若い男だった。俺よりちょっと下ぐらいの。
スーツ姿で、身長も体格も俺に少し似ている。
“警視”って言ったから、この男も周の同僚なんだろう。刑事―――と言うよりは何か普通に居るサラリーマンみたいな感じだ。
男は俺たちの元へ駆け寄ってくると、
「橘警視、もうっ。どこへ行ってたんですか。聞き込みに行くって出て行ったきり帰ってこないなんて」
とぷりぷりと怒った。
「どこへだっていいだろう。お前は俺の恋人か」と周は不機嫌そうに、ふんと鼻を鳴らした。
あれ…?珍しく機嫌が悪い…?
そんな思いで周を見上げていると、
「こちらは…?」と男が俺をじっと見てきた。
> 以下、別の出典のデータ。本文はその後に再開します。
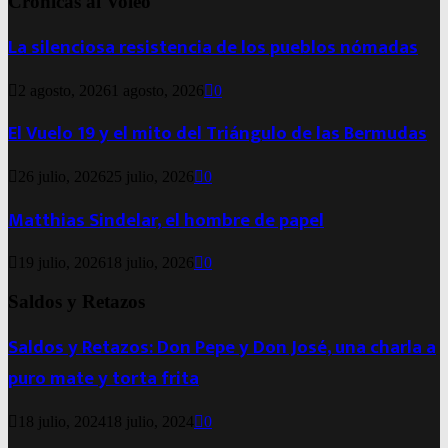
Crónicas al Voleo
La silenciosa resistencia de los pueblos nómadas
2 agosto, 2026
1 agosto, 2026
0
El Vuelo 19 y el mito del Triángulo de las Bermudas
26 julio, 2026
25 julio, 2026
0
Matthias Sindelar, el hombre de papel
19 julio, 2026
18 julio, 2026
0
Saldos y Retazos
Saldos y Retazos: Don Pepe y Don José, una charla a
puro mate y torta frita
18 julio, 2024
18 julio, 2024
0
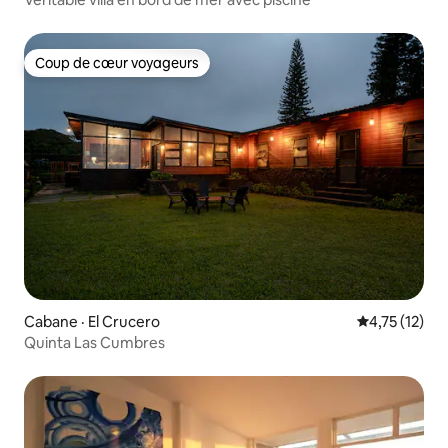
Coup de cœur voyageurs
Coup de cœur voyageurs
Cabane · El Crucero
Note moyenne
4,75 (12)
Quinta Las Cumbres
怪訝そうな表情を浮かべている。
「こいつは俺の愛するハニーだ」
なんて周がとんでもないことを言い出して、俺の肩をぐっと引き寄せた。
「ハニーって、え!?橘警視の恋人!?」
と男は目を開いて固まった。
周は男の質問を無視して俺の肩に力を入れ、さらに抱きしめると、
「ヒロ、こっちは先週異動になった陣内(Jinnai)巡査。俺の部下だ」
とさらりと言った。
俺は―――…と言うと、
ハニーとか…
「何言い出すんだ!」なんて喚きながらも、こいつの腕の中の心地いい香りの中で抵抗らしい抵抗ができなかった。
「そうゆうわけで俺は今からハニーとラブラブの夜を過ごすんでね。邪魔するなよ。陣内」
そう言い置いて、唖然とする陣内巡査を置いて周は俺の肩を抱きながらマンションに入っていった。